L'endroit se métamorphose en une véritable prison, des murs de béton se dressent tout autour, implacables, me confinant dans cet enfer. Une vague d'insectes, grotesque et oppressante, m'envahit soudainement. Des araignées aux pattes poilues, des fourmis en rangs serrés, des vers ondulants, et même des cloportes indomptables, tous convergent vers moi, s'agrippant à ma peau comme s'ils voulaient fusionner avec mon être. En réponse à cette invasion, je replie mes mains sur mes oreilles, fermant ma bouche et mes oreilles dans une vaine tentative de barricader mon corps contre cette marée étrange. La sensation est terrifiante, ma peau devient collante, et une anxiété profonde m'envahit. Mon cœur semble battre au ralenti, comme s'il luttait pour survivre dans cette tourmente, et la plus grande de mes peurs se dresse devant moi, me clouant sur place, impuissante.

Mon cerveau résonne, comme si une force mystérieuse avait heurté sa surface, mais je ne ressens aucune douleur physique. Mes pensées tourbillonnent dans un tourbillon chaotique, comme si une entité invisible me refusait l'accès à mon propre esprit. Une autre secousse me traverse, et cette fois, je perçois un choc sur ma tête. Lorsque j'ouvre les yeux pour identifier la source de ce projectile, je sens encore les larves s'agripper à diverses parties de mon corps. Cependant, je les ignore en refermant mes yeux et en me plongeant à nouveau dans une forme d'inconscience ou de dissociation. Une pierre heurte le sol à proximité, impossible à ignorer. Quelque chose, ou quelqu'un, semble tenter de communiquer avec moi. J'essaie désespérément de localiser l'origine de ces pierres. Alors que je scrute l'environnement qui m'entoure avec une attention fébrile, mes yeux tombent sur une tâche sur le sol, une tâche qui n'était pas là au moment de mon atterrissage. Intriguée, je me penche pour l'observer de plus près et réalise avec une montée d'excitation que cette tâche n'est pas un simple accident du décor.

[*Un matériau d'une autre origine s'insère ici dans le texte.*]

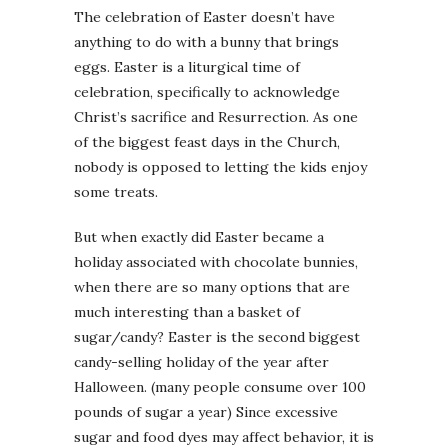
The celebration of Easter doesn’t have
anything to do with a bunny that brings
eggs. Easter is a liturgical time of
celebration, specifically to acknowledge
Christ’s sacrifice and Resurrection. As one
of the biggest feast days in the Church,
nobody is opposed to letting the kids enjoy
some treats.
But when exactly did Easter became a
holiday associated with chocolate bunnies,
when there are so many options that are
much interesting than a basket of
sugar/candy? Easter is the second biggest
candy-selling holiday of the year after
Halloween. (many people consume over 100
pounds of sugar a year) Since excessive
sugar and food dyes may affect behavior, it is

Les pierres disposées à l'extérieur de la cage forment une composition mystérieuse, un assemblage qui prend sens sous mes yeux ébahis. Les lettres prennent forme, et mon cœur bondit quand je distingue clairement le prénom de Valentina. L'espoir me saisit comme une bouffée d'air pur après une apnée dans les abysses. Valentina est là, elle est venue pour me sauver. Tout en ressentant cette connexion profonde avec elle, je suis submergée par un doute cruel. Je ne peux toujours pas la voir, et la pensée qu'elle puisse être une hallucination me frappe comme un coup de poignard. Est-ce possible que ma propre anxiété et ma peur m'aient joué un tour, créant de toutes pièces cette lueur d'espoir ? Les questions sans réponse planent dans l'air.

Je décide de me battre, impossible que ce soit une illusion, personne ne peux connaitre Val, a part si... Si quelqu'un ait pénétré mon esprit. Pourtant, cela semble purement impossible. Alors, je choisis de maintenir l'espoir en moi. Peu à peu, je réalise qu'une force extérieure exerce un contrôle sur mon esprit. Il est impensable qu'une pièce puisse changer de forme de cette manière. Au départ, j'essaie de discerner le réel du faux, mais les insectes qui m'entourent ne sont que des leurres, m'empêchant ainsi d'agir. Désormais, je me bats contre moi-même, contre mes pensées les plus sauvages. En même temps, du coin de l'œil, je perçois les mots d'encouragement de Val. Je fais demi-tour, revenant vers les insectes, tandis que dans mon esprit, je fais surgir l'image d'un lance-flammes pour déjouer l'ensorceleur. Je sens certaines de ses ficelles lâcher.

C'est alors qu'une de mes phobies les plus insidieuses me rattrape, et les murs eux-mêmes semblent s'animer pour avancer vers moi. Progressivement, je sens leur présence se rapprocher, caressant ma peau et enserrant chaque parcelle de mon corps. C'est comme si mes os se faisaient broyer lentement, une sensation à la fois insoutenable et réelle. Cependant, au plus profond de moi, je me rappelle que tout cela n'est qu'une illusion, une création de mon esprit. C'est à ce moment-là que je décide d'affronter cette terreur comme un miroir qu'on brise. Les éclats se dispersent dans ma tête, et soudain, je retrouve enfin mon emprise sur moi-même, émergeant de ces épreuves avec une nouvelle force.